TEKS BACAAN
◇ ◇ ◇ ◇

Interior Rumah Tradisional Jepang

Setiap negara memiliki keunikan masing-masing dalam mendesign rumah. Keunikan tersebut dapat kita temukan dalam arsitektur rumah tradisional yang memiliki nilai artisitik. Tidak heran jika keunikan rumah tradisional dijadikan inspirasi oleh negara lain dalam mendesain hunian idaman. Design rumah tradisional yang bisa kita jadikan inspirasi untuk mendesign rumah modern, salah satunya adalah dengan melihat design rumah tradisional Jepang. Dalam artikel ini akan dibahas mengenai istilah-istilah interior pada rumah tradisional Jepang.

1. Washitsu (和室)

https://yingyng.deviantart.com/art/Washitsu-III-473063635

Washitsu adalah ruangan tradisional Jepang memiliki fitur lantai tatami dan pintu geser tradisional yang dinamakan shoji. Barang-barang yang terdapat dalam washitsu memiliki aksen dekoratif seperti rangkaian bunga khas Jepang (Ikebana). Ikebana dipajang di dalam washitsu untuk memberikan kesan indah dalam ruangan dan untuk menghibur tamu yang sedang berkunjung ke rumah.

2. Genkan (玄関)

Sumber: Niseko Projects

Genkan adalah area pintu masuk dalam arsitektur bangunan tradisional Jepang dengan kombinasi  serambi atau teras dan terdapat keset ditaruh di area genkan. Fungsi utama genkan adalah untuk melepas sepatu sebelum memasuki bagian utama rumah atau bangunan. Lantai genkan disebut tataki (三 和 土). Setelah masuk, sepatu biasanya diputar menghadap pintu sehingga dapat dengan mudah dilepas dan ditempatkan di getabako. Ketika masuk kedalam area  rumah, umumnya seseorang akan menggunakan sandal atau sepatu khusus di dalam ruangan (uwabaki). Genkan juga kadang-kadang ditemukan di bangunan lain di Jepang. Di sekolah dan pemandian umum (sento), genkan dilengkapi dengan loker sepatu.

3. Fusuma (襖)

Sumber: Kyodo News

Fusuma adalah panel geser tradisional Jepang yang digunakan sebagai dinding dan pintu interior. Fusuma dibangun dengan kayu dan kertas atau kain dan dipasang di rel kayu. Rel ini secara tradisional tidak lebih dari sebuah trek kayu. Fusuma hampir selalu ditemukan dalam seni interior tradisional Jepang. Namun, rumah dan bangunan bergaya modern di Jepang juga masih menggunakan fusuma dan masih dibuat dengan metode dan material tradisional. Apabila pintu masuk ke ruangan dibuka, Fusuma dapat menghemat luas ruangan dibandingkan dengan pintu-pintu bergaya barat.

4. Shoji (障子)

◇ ◇ ◇ ◇

Lanjutkan tulisan tentang interior rumah tradisional Jepang di atas, dimulai tepat setelah judul "4. Shoji (障子)".

◇ ◇ ◇ ◇

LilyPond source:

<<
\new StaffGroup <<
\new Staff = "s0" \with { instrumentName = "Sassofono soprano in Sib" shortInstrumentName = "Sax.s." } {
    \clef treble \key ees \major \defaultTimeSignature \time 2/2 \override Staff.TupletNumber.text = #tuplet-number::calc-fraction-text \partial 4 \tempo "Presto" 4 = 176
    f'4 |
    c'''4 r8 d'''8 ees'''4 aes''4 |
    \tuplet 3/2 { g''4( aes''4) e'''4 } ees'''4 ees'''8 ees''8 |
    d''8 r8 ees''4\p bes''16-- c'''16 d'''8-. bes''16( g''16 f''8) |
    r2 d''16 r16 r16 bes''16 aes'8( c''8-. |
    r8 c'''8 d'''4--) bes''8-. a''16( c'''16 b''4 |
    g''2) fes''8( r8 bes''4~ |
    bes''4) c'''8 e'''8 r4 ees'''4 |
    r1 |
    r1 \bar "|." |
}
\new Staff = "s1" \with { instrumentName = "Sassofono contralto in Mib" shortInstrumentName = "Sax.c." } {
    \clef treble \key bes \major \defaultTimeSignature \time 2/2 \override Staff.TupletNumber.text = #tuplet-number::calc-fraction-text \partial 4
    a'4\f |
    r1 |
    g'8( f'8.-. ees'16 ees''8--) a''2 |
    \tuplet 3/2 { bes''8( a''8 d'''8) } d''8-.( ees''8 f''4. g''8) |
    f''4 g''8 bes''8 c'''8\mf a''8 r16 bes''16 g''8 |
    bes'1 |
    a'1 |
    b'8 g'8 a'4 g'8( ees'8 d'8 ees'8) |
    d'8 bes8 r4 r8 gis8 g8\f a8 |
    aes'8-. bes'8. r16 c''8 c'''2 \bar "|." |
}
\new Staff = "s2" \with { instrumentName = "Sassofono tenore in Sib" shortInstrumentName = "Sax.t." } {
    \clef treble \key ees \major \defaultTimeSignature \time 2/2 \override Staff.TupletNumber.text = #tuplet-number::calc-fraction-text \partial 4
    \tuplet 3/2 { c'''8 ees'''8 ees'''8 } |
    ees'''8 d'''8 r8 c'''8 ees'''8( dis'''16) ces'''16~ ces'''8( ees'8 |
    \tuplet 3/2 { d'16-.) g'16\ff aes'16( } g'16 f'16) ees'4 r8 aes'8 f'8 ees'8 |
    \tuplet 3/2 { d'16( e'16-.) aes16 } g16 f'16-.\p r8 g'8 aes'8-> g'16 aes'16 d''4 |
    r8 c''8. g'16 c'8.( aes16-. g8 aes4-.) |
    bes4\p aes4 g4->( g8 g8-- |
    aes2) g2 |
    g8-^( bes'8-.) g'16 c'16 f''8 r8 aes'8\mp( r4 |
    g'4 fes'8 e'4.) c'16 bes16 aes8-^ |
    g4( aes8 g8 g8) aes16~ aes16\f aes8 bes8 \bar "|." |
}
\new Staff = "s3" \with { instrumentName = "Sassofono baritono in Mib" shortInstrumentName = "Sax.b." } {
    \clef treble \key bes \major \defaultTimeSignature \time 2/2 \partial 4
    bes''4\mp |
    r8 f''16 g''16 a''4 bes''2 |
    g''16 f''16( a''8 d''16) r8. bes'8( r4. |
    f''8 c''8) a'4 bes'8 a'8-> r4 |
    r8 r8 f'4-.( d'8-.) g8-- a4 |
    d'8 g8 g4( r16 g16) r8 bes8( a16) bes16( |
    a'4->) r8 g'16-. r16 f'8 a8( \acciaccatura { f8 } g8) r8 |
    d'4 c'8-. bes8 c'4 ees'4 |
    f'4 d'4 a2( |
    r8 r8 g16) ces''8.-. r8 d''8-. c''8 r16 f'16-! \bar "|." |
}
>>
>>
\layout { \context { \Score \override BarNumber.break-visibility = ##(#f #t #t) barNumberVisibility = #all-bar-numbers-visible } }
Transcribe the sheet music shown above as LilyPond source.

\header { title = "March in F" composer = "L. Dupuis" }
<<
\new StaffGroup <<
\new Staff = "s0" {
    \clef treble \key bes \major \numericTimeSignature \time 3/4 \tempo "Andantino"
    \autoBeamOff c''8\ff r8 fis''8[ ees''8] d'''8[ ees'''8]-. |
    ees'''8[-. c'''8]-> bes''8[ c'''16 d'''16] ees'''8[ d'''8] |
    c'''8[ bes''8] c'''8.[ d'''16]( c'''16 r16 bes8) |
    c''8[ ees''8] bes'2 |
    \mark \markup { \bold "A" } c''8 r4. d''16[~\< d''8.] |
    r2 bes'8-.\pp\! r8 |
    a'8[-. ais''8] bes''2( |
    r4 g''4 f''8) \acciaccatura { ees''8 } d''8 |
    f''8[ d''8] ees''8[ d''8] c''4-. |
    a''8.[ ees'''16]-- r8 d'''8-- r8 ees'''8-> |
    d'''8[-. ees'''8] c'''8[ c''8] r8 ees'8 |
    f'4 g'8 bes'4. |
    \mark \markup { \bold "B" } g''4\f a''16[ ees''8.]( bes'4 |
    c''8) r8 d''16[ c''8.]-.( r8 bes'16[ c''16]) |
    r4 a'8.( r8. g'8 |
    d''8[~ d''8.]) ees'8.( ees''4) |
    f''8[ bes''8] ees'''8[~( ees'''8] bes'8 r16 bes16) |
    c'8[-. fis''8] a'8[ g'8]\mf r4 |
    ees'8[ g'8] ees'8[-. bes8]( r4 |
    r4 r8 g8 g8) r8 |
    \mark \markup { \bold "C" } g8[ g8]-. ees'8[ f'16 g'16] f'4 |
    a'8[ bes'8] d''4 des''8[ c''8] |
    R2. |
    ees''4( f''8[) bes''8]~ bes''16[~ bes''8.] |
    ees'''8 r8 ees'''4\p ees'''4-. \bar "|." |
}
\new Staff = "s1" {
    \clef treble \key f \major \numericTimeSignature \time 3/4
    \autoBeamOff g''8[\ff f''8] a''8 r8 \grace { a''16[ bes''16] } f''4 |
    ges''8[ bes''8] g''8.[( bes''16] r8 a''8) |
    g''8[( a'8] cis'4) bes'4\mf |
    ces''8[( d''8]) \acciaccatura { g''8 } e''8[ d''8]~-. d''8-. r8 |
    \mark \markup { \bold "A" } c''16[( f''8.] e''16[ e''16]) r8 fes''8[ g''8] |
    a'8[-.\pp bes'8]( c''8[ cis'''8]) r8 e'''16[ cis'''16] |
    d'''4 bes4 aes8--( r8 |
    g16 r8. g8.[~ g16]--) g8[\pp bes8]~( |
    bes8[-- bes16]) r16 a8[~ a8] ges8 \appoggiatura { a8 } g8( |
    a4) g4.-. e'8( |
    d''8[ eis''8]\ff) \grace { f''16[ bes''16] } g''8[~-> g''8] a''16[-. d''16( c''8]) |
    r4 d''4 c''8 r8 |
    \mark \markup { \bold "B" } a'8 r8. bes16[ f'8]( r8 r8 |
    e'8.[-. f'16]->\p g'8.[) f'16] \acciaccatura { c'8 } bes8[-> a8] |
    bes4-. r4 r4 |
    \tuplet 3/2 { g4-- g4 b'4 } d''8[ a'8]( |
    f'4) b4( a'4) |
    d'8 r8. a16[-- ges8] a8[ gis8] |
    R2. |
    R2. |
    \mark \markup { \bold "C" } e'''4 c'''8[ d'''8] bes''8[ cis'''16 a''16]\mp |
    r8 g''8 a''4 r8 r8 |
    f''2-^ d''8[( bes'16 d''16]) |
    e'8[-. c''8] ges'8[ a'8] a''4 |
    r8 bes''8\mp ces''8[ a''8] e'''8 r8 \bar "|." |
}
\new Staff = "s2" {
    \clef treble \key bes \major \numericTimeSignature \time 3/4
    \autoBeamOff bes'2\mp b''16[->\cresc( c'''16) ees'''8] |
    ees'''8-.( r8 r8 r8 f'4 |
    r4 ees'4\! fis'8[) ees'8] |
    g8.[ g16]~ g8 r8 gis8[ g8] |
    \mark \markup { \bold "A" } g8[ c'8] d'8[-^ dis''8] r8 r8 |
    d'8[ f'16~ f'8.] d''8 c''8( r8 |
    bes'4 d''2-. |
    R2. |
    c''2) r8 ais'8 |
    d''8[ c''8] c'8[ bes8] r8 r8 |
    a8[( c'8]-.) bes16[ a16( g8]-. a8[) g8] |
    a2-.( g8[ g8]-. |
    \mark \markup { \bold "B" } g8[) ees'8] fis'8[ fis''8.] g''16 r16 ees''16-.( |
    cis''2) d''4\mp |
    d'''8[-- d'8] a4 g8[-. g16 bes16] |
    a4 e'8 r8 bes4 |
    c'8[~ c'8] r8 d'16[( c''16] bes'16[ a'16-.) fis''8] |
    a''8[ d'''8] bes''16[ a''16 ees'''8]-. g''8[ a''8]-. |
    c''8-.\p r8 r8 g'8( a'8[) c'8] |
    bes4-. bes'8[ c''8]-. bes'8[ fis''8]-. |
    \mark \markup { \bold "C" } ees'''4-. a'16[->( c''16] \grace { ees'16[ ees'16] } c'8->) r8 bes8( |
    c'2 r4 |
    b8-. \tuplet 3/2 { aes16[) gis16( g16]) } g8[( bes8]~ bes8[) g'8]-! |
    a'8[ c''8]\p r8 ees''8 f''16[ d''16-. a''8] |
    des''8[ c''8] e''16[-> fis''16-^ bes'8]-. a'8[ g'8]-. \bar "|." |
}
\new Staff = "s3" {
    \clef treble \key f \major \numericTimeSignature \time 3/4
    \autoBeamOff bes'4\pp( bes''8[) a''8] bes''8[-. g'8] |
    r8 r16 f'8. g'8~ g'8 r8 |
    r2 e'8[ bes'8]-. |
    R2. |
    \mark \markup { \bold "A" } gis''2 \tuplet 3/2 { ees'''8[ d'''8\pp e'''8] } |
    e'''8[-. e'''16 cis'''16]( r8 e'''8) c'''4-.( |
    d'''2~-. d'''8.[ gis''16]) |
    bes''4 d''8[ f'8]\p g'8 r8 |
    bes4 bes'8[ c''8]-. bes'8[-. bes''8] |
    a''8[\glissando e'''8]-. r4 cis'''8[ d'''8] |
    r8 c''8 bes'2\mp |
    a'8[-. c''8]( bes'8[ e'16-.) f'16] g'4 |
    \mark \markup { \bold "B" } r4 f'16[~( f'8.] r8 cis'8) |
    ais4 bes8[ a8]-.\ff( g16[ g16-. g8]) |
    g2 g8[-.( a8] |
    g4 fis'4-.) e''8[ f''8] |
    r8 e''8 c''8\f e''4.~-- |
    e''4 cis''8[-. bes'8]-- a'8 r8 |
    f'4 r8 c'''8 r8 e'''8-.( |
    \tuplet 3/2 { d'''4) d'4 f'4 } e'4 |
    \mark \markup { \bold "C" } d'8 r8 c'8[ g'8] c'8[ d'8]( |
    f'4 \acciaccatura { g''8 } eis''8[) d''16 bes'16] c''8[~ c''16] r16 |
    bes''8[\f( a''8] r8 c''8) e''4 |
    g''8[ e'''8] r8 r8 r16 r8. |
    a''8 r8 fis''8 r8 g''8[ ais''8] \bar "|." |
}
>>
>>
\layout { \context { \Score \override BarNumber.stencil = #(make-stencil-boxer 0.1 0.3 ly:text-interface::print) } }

◇ ◇ ◇ ◇

JAWABAN TERTULIS
http://hawaiirenovation.staradvertiser.com/2016/08/interior/shoji-doors-cool/

Shoji berfungsi sama seperti sliding door namun bahan yang digunakan sebagai shoji adalah kerangka kayu dan kertas tembus cahaya. Dalam design rumah Jepang modern, shoji dibuat dari bahan kaca yang dipasangkan kedalam kerangka kayu. Shoji digunakan bukan hanya untuk alasan estetika saja, tetapi juga untuk menekan harga rumah yang tinggi di Jepang. Shoji juga digunakan dengan alasan lebih menghemat tempat dibandingkan dengan pintu konvensional bergaya barat.

5. Tatami (畳)

https://www.tsunagujapan.com/13-facts-you-probably-didnt-know-about-tatami/

Tatami adalah tikar yang terbuat dari  anyaman jerami  berukuran sekitar satu hingga dua meter. Awalnya tatami hanya dimiliki oleh orang-orang kaya, namun secara bertahap, sekitar abad 16 dan 17 masehi, tatami menjadi lebih umum dan sekarang dapat ditemukan di hampir semua rumah tradisional Jepang. Saat ini, tatami dibuat dengan menggunakan styrofoam. Di dalam rumah tradisional Jepang, biasanya tatami dipasang 8 set dalam setiap ruangnya. Ketika akan menginjak tatami, kita tidak boleh menggunakan alas kaki apapun.

6. Ranma (欄間)

http://ikidane-nippon.com/en/interest/seison-kaku

Ranma adalah jendela kayu biasa ditemukan di atas fusuma pada kamar bergaya tradisional Jepang. Ranma diukir dan dirancang dengan teknik khusus dan berfungsi untuk memungkinkan udara dan cahaya masuk di antara celah-celah kamar. Ranma memiliki kisi dan layar kecil . Ada banyak jenis hiasan yang digunakan dalam ranma. Yang paling umum adalah koushi ranmaRanma dapat ditemukan pada sebagian besar  kuil di Jepang. Secara umum ada dua jenis ranma, yaitu ranma dengan aksen bergambar dan geometris. Ranma bergambar dapat diukir dengan detail dan rinci, bahkan ada ranma yang dipernis atau disepuh. ranma geometris terdiri dari motif Jepang berulang-ulang.

7. Tokonoma (床の間 )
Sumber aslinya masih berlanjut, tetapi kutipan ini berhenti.